LCA2018 Sysadmin Miniconf Presentations

The abstracts for the presentations accepted for the Linux.Conf.Au 2018 Syadmin Miniconf are listed below. A draft presentation schedule is online now.

Presentation Titles

(Links sorted by Presenter's name; Abstracts below are sorted by first name of presenter.)

Becoming the Admiral: mastering Docker orchestration - Alistair Chapman
Fixing tridge's mistakes: Taking Samba AD to scale - Andrew Bartlett
Icinga 2 in a 24/7 Television Broadcast Environment - Dave Kempe
Migrating to the cloud - Devdas Bhagat
Day 2 Operations with Containers: Myth vs. Reality - Elizabeth K. Joseph
User Session Recording for the Enterprise - Fraser Tweedale
Next Generation Config Mgmt: Sysadmins - James Shubin
Puppet in the cloud - Jethro Carr
Monitoring All the Things! on your Linux system with the Elastic Stack - Josh Rich
Revisiting Sysadmin and Wordpress - Scripting/automating - Liz Quilty
MQTT as a Unified Message Bus for Infrastructure Services - Matthew Treinish
The New Old Thing: Dynamic Service Discovery with DNS - Matt Palmer
Designing scalable production Kubernetes clusters on AWS - Nick Young
Funny FOSS war stories from the pages of The Register - Simon Sharwood
Quick Introduction to OpenNMS - Tarus Balog
Cost-Effective Virtual Petabyte Storage Pools - Thomas Schoebel-Theuer
Principles Of Good Monitoring - Troy Lea

Full Abstracts

Becoming the Admiral: mastering Docker orchestration - Alistair Chapman

The transition to containers may be easy enough for developers, but managing and running a fleet of hundreds or thousands of containers can be a daunting change. The “production cliff” of taking Docker from a small proof-of-concept to fully resilient production service is extremely high and often underestimated.

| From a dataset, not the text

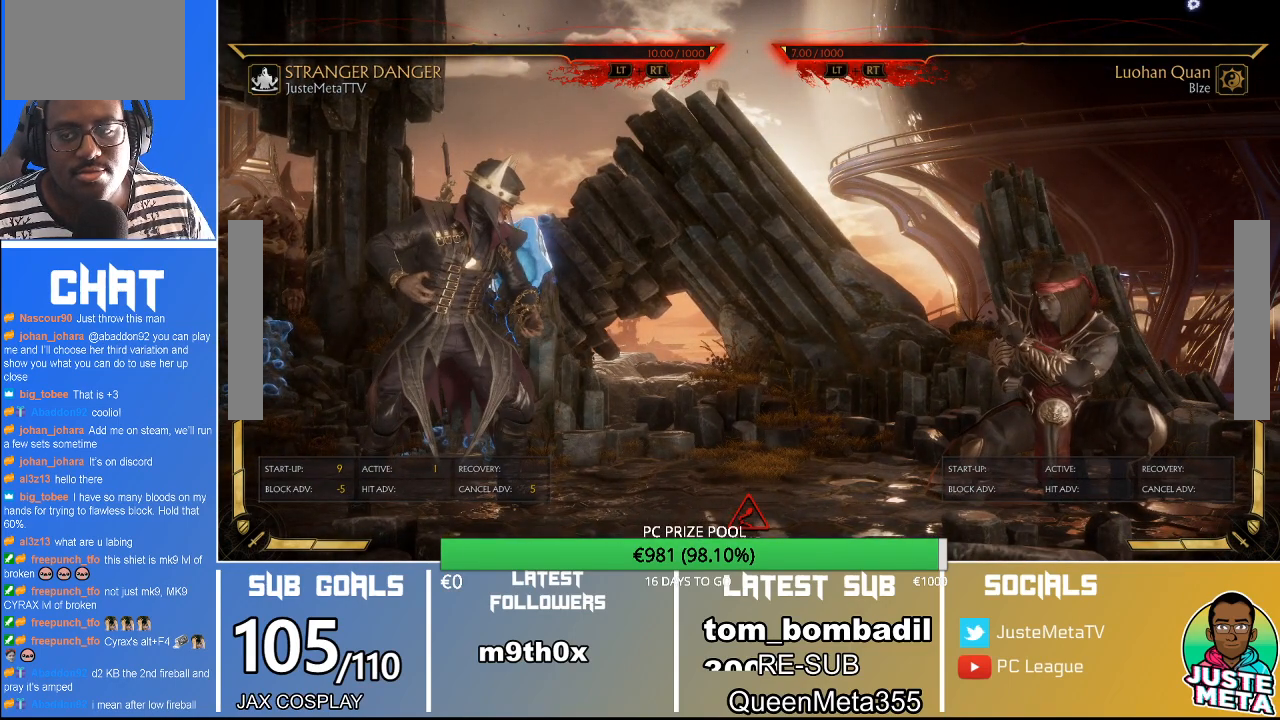
{"dt_ms": 500, "buttons": ["R2"], "left_stick": "center", "events": []}
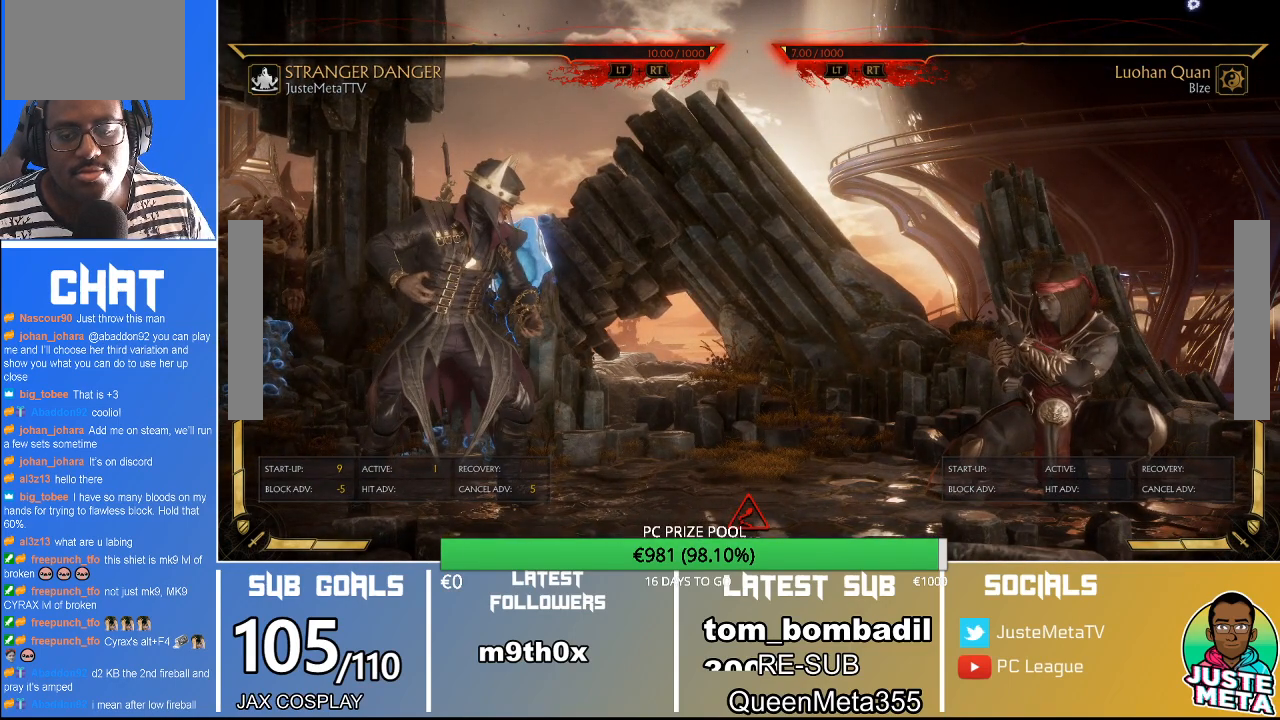
{"dt_ms": 1000, "buttons": [], "left_stick": "center"}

In this talk, I will be discussing the major pitfalls to be aware of when transitioning towards containers in production, simple best practices for running production workloads and how to orchestrate new container infrastructure along with existing virtualised or bare-metal infrastructure.

This won’t just be another “containers are the greatest talk” as I will cover the pitfalls, failings and downsides of running Docker-based container workloads of all types. In addition, we’ll be looking at how to test, migrate, run and monitor production services using orchestrators like Swarm, Kubernetes or OpenShift. Finally, I’ll show you how you can make use of public and hybrid cloud services to make running containerised services easier and get returns sooner.

About Alistair Chapman:

Alistair Chapman is an Australian InfoSec engineer, .NET developer and technical architect. While he’s currently working at Red Hat, he’s also spent years doing everything from network engineering to DevOps consulting, governance research to embedded development. Currently, his passion is security architecture, cross-platform .NET and containerisation, and is a Microsoft .NET MVP. When not at work, Alistair is active in the .NET open-source community including maintaining Cake (a .NET Foundation project).

Fixing tridge's mistakes: Taking Samba AD to scale - Andrew Bartlett

Samba 4.7 brings a massive improvement in stability and scale, and even larger organisations are deploying it regularly.

This talk will update system administrators on the current status in Samba, the locking issues we addressed with Samba 4.7, the new scale of organisation that Samba can now address and the tools we have written to test Samba at scale.

About Andrew Bartlett:

Andrew Bartlett is a Samba Developer working for Catalyst in Wellington, New Zealand.

Andrew has a long history in Samba's Active Directory Domain Controller, being part of the original Samba4 effort since its inception in 2003.

He has been a member of the Samba Team since 2001.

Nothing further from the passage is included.